[Collection entries]
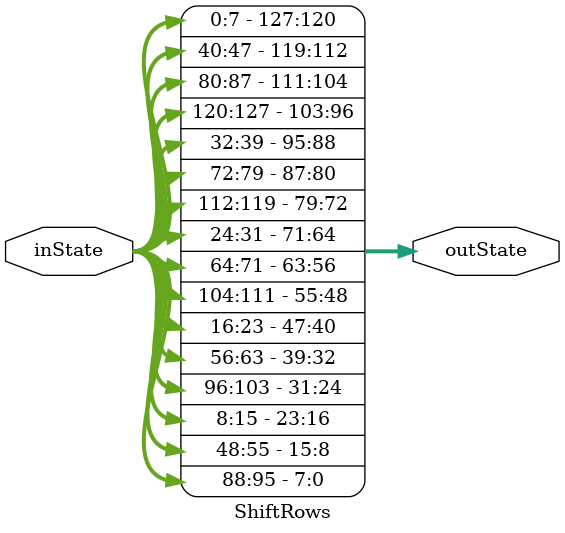
<source format=v>
module ShiftRows(output [0:127] outState, input [0:127] inState );

assign outState[0:31] = {inState[0:7], inState[40:47], inState[80:87], inState[120:127] };		//1st Column
assign outState[32:63] = {inState[32:39], inState[72:79], inState[112:119], inState[24:31]};	//2nd Column
assign outState[64:95] = {inState[64:71], inState[104:111], inState[16:23], inState[56:63]};	//3rd column
assign outState[96:127] = {inState[96:103], inState[8:15], inState[48:55], inState[88:95]};	//4th column

endmodule 
</source>
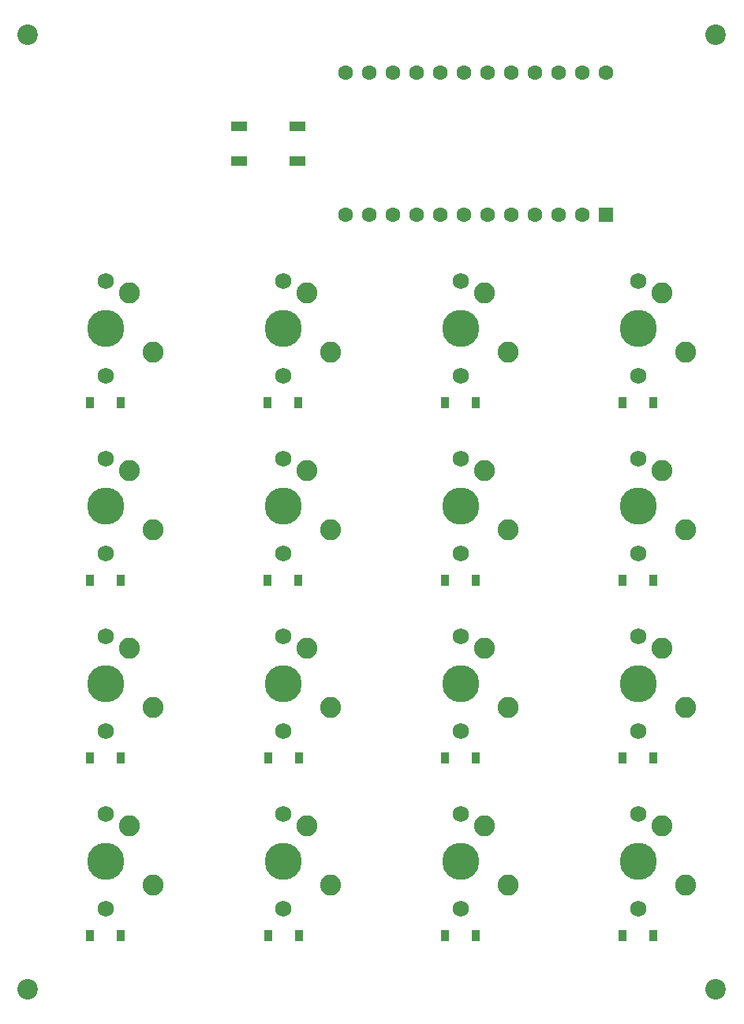
<source format=gbr>
%TF.GenerationSoftware,KiCad,Pcbnew,(5.1.10)-1*%
%TF.CreationDate,2021-05-19T15:55:05-05:00*%
%TF.ProjectId,smol-keypad,736d6f6c-2d6b-4657-9970-61642e6b6963,rev?*%
%TF.SameCoordinates,Original*%
%TF.FileFunction,Soldermask,Bot*%
%TF.FilePolarity,Negative*%
%FSLAX46Y46*%
G04 Gerber Fmt 4.6, Leading zero omitted, Abs format (unit mm)*
G04 Created by KiCad (PCBNEW (5.1.10)-1) date 2021-05-19 15:55:05*
%MOMM*%
%LPD*%
G01*
G04 APERTURE LIST*
%ADD10C,2.200000*%
%ADD11R,0.900000X1.200000*%
%ADD12C,1.600000*%
%ADD13R,1.600000X1.600000*%
%ADD14R,1.700000X1.000000*%
%ADD15C,2.250000*%
%ADD16C,3.987800*%
%ADD17C,1.750000*%
G04 APERTURE END LIST*
D10*
%TO.C,H4*%
X167877984Y-132754576D03*
%TD*%
%TO.C,H3*%
X94059296Y-132754576D03*
%TD*%
%TO.C,H2*%
X167877984Y-30360912D03*
%TD*%
%TO.C,H1*%
X94059296Y-30360912D03*
%TD*%
D11*
%TO.C,D16*%
X104043750Y-127000000D03*
X100743750Y-127000000D03*
%TD*%
D12*
%TO.C,U1*%
X156051250Y-34448750D03*
X153511250Y-34448750D03*
X150971250Y-34448750D03*
X148431250Y-34448750D03*
X145891250Y-34448750D03*
X143351250Y-34448750D03*
X140811250Y-34448750D03*
X138271250Y-34448750D03*
X135731250Y-34448750D03*
X133191250Y-34448750D03*
X130651250Y-34448750D03*
X128111250Y-34448750D03*
X128111250Y-49688750D03*
X130651250Y-49688750D03*
X133191250Y-49688750D03*
X135731250Y-49688750D03*
X138271250Y-49688750D03*
X140811250Y-49688750D03*
X143351250Y-49688750D03*
X145891250Y-49688750D03*
X148431250Y-49688750D03*
X150971250Y-49688750D03*
X153511250Y-49688750D03*
D13*
X156051250Y-49688750D03*
%TD*%
D14*
%TO.C,SW1*%
X116706250Y-43968750D03*
X123006250Y-43968750D03*
X116706250Y-40168750D03*
X123006250Y-40168750D03*
%TD*%
D15*
%TO.C,MX16*%
X107473750Y-121602500D03*
D16*
X102393750Y-119062500D03*
D15*
X104933750Y-115252500D03*
D17*
X102393750Y-113982500D03*
X102393750Y-124142500D03*
%TD*%
D15*
%TO.C,MX15*%
X107473750Y-102552500D03*
D16*
X102393750Y-100012500D03*
D15*
X104933750Y-96202500D03*
D17*
X102393750Y-94932500D03*
X102393750Y-105092500D03*
%TD*%
D15*
%TO.C,MX14*%
X107473750Y-83502500D03*
D16*
X102393750Y-80962500D03*
D15*
X104933750Y-77152500D03*
D17*
X102393750Y-75882500D03*
X102393750Y-86042500D03*
%TD*%
D15*
%TO.C,MX13*%
X107473750Y-64452500D03*
D16*
X102393750Y-61912500D03*
D15*
X104933750Y-58102500D03*
D17*
X102393750Y-56832500D03*
X102393750Y-66992500D03*
%TD*%
D15*
%TO.C,MX12*%
X126523750Y-121602500D03*
D16*
X121443750Y-119062500D03*
D15*
X123983750Y-115252500D03*
D17*
X121443750Y-113982500D03*
X121443750Y-124142500D03*
%TD*%
D15*
%TO.C,MX11*%
X126523750Y-102552500D03*
D16*
X121443750Y-100012500D03*
D15*
X123983750Y-96202500D03*
D17*
X121443750Y-94932500D03*
X121443750Y-105092500D03*
%TD*%
D15*
%TO.C,MX10*%
X126523750Y-83502500D03*
D16*
X121443750Y-80962500D03*
D15*
X123983750Y-77152500D03*
D17*
X121443750Y-75882500D03*
X121443750Y-86042500D03*
%TD*%
D15*
%TO.C,MX9*%
X126523750Y-64452500D03*
D16*
X121443750Y-61912500D03*
D15*
X123983750Y-58102500D03*
D17*
X121443750Y-56832500D03*
X121443750Y-66992500D03*
%TD*%
D15*
%TO.C,MX8*%
X145573750Y-121602500D03*
D16*
X140493750Y-119062500D03*
D15*
X143033750Y-115252500D03*
D17*
X140493750Y-113982500D03*
X140493750Y-124142500D03*
%TD*%
D15*
%TO.C,MX7*%
X145573750Y-102552500D03*
D16*
X140493750Y-100012500D03*
D15*
X143033750Y-96202500D03*
D17*
X140493750Y-94932500D03*
X140493750Y-105092500D03*
%TD*%
D15*
%TO.C,MX6*%
X145573750Y-83502500D03*
D16*
X140493750Y-80962500D03*
D15*
X143033750Y-77152500D03*
D17*
X140493750Y-75882500D03*
X140493750Y-86042500D03*
%TD*%
D15*
%TO.C,MX5*%
X145573750Y-64452500D03*
D16*
X140493750Y-61912500D03*
D15*
X143033750Y-58102500D03*
D17*
X140493750Y-56832500D03*
X140493750Y-66992500D03*
%TD*%
D15*
%TO.C,MX4*%
X164623750Y-121602500D03*
D16*
X159543750Y-119062500D03*
D15*
X162083750Y-115252500D03*
D17*
X159543750Y-113982500D03*
X159543750Y-124142500D03*
%TD*%
D15*
%TO.C,MX3*%
X164623750Y-102552500D03*
D16*
X159543750Y-100012500D03*
D15*
X162083750Y-96202500D03*
D17*
X159543750Y-94932500D03*
X159543750Y-105092500D03*
%TD*%
D15*
%TO.C,MX2*%
X164623750Y-83502500D03*
D16*
X159543750Y-80962500D03*
D15*
X162083750Y-77152500D03*
D17*
X159543750Y-75882500D03*
X159543750Y-86042500D03*
%TD*%
D15*
%TO.C,MX1*%
X164623750Y-64452500D03*
D16*
X159543750Y-61912500D03*
D15*
X162083750Y-58102500D03*
D17*
X159543750Y-56832500D03*
X159543750Y-66992500D03*
%TD*%
D11*
%TO.C,D15*%
X104043750Y-107950000D03*
X100743750Y-107950000D03*
%TD*%
%TO.C,D14*%
X104043750Y-88900000D03*
X100743750Y-88900000D03*
%TD*%
%TO.C,D13*%
X104043750Y-69850000D03*
X100743750Y-69850000D03*
%TD*%
%TO.C,D12*%
X123156250Y-127000000D03*
X119856250Y-127000000D03*
%TD*%
%TO.C,D11*%
X123156250Y-107950000D03*
X119856250Y-107950000D03*
%TD*%
%TO.C,D10*%
X123093750Y-88900000D03*
X119793750Y-88900000D03*
%TD*%
%TO.C,D9*%
X123093750Y-69850000D03*
X119793750Y-69850000D03*
%TD*%
%TO.C,D8*%
X142143750Y-127000000D03*
X138843750Y-127000000D03*
%TD*%
%TO.C,D7*%
X142143750Y-107950000D03*
X138843750Y-107950000D03*
%TD*%
%TO.C,D6*%
X142143750Y-88900000D03*
X138843750Y-88900000D03*
%TD*%
%TO.C,D5*%
X142143750Y-69850000D03*
X138843750Y-69850000D03*
%TD*%
%TO.C,D4*%
X161193750Y-127000000D03*
X157893750Y-127000000D03*
%TD*%
%TO.C,D3*%
X161193750Y-107950000D03*
X157893750Y-107950000D03*
%TD*%
%TO.C,D2*%
X161193750Y-88900000D03*
X157893750Y-88900000D03*
%TD*%
%TO.C,D1*%
X161193750Y-69850000D03*
X157893750Y-69850000D03*
%TD*%
M02*

</source>
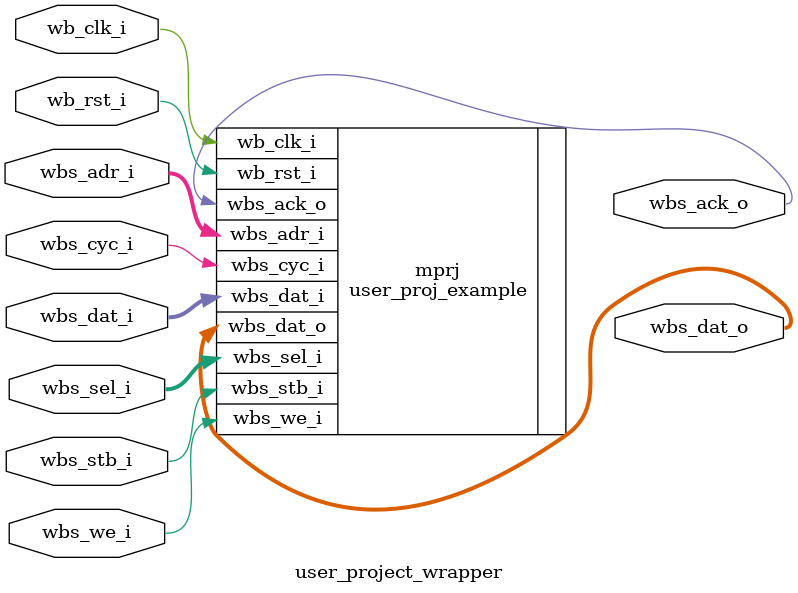
<source format=v>

`default_nettype none
/*
 *-------------------------------------------------------------
 *
 * user_project_wrapper
 *
 * This wrapper enumerates all of the pins available to the
 * user for the user project.
 *
 * An example user project is provided in this wrapper.  The
 * example should be removed and replaced with the actual
 * user project.
 *
 *-------------------------------------------------------------
 */

module user_project_wrapper #(
    parameter BITS = 32
) (
`ifdef USE_POWER_PINS
    inout vdd,		// User area 5.0V supply
    inout vss,		// User area ground
`endif

    // Wishbone Slave ports (WB MI A)
    input wb_clk_i,
    input wb_rst_i,
    input wbs_stb_i,
    input wbs_cyc_i,
    input wbs_we_i,
    input [3:0] wbs_sel_i,
    input [31:0] wbs_dat_i,
    input [31:0] wbs_adr_i,
    output wbs_ack_o,
    output [31:0] wbs_dat_o
);

/*--------------------------------------*/
/* User project is instantiated  here   */
/*--------------------------------------*/

user_proj_example mprj (
`ifdef USE_POWER_PINS
	.vdd(vdd),	// User area 1 1.8V power
	.vss(vss),	// User area 1 digital ground
`endif

    .wb_clk_i(wb_clk_i),
    .wb_rst_i(wb_rst_i),

    // MGMT SoC Wishbone Slave

    .wbs_cyc_i(wbs_cyc_i),
    .wbs_stb_i(wbs_stb_i),
    .wbs_we_i(wbs_we_i),
    .wbs_sel_i(wbs_sel_i),
    .wbs_adr_i(wbs_adr_i),
    .wbs_dat_i(wbs_dat_i),
    .wbs_ack_o(wbs_ack_o),
    .wbs_dat_o(wbs_dat_o)
);

endmodule	// user_project_wrapper

`default_nettype wire

</source>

TASK DESCRIPTION = Reproduce the data above line for line, from its first line through the line containing "X135731250Y-34448750D03*", both ends included, with the pictures omitted and nothing more.

EXERCISE RESPONSE =
<source format=v>
module ShiftRows(output [0:127] outState, input [0:127] inState );

assign outState[0:31] = {inState[0:7], inState[40:47], inState[80:87], inState[120:127] };		//1st Column
assign outState[32:63] = {inState[32:39], inState[72:79], inState[112:119], inState[24:31]};	//2nd Column
assign outState[64:95] = {inState[64:71], inState[104:111], inState[16:23], inState[56:63]};	//3rd column
assign outState[96:127] = {inState[96:103], inState[8:15], inState[48:55], inState[88:95]};	//4th column

endmodule 
</source>
<source format=gbr>
%TF.GenerationSoftware,KiCad,Pcbnew,(5.1.10)-1*%
%TF.CreationDate,2021-05-19T15:55:05-05:00*%
%TF.ProjectId,smol-keypad,736d6f6c-2d6b-4657-9970-61642e6b6963,rev?*%
%TF.SameCoordinates,Original*%
%TF.FileFunction,Soldermask,Bot*%
%TF.FilePolarity,Negative*%
%FSLAX46Y46*%
G04 Gerber Fmt 4.6, Leading zero omitted, Abs format (unit mm)*
G04 Created by KiCad (PCBNEW (5.1.10)-1) date 2021-05-19 15:55:05*
%MOMM*%
%LPD*%
G01*
G04 APERTURE LIST*
%ADD10C,2.200000*%
%ADD11R,0.900000X1.200000*%
%ADD12C,1.600000*%
%ADD13R,1.600000X1.600000*%
%ADD14R,1.700000X1.000000*%
%ADD15C,2.250000*%
%ADD16C,3.987800*%
%ADD17C,1.750000*%
G04 APERTURE END LIST*
D10*
%TO.C,H4*%
X167877984Y-132754576D03*
%TD*%
%TO.C,H3*%
X94059296Y-132754576D03*
%TD*%
%TO.C,H2*%
X167877984Y-30360912D03*
%TD*%
%TO.C,H1*%
X94059296Y-30360912D03*
%TD*%
D11*
%TO.C,D16*%
X104043750Y-127000000D03*
X100743750Y-127000000D03*
%TD*%
D12*
%TO.C,U1*%
X156051250Y-34448750D03*
X153511250Y-34448750D03*
X150971250Y-34448750D03*
X148431250Y-34448750D03*
X145891250Y-34448750D03*
X143351250Y-34448750D03*
X140811250Y-34448750D03*
X138271250Y-34448750D03*
X135731250Y-34448750D03*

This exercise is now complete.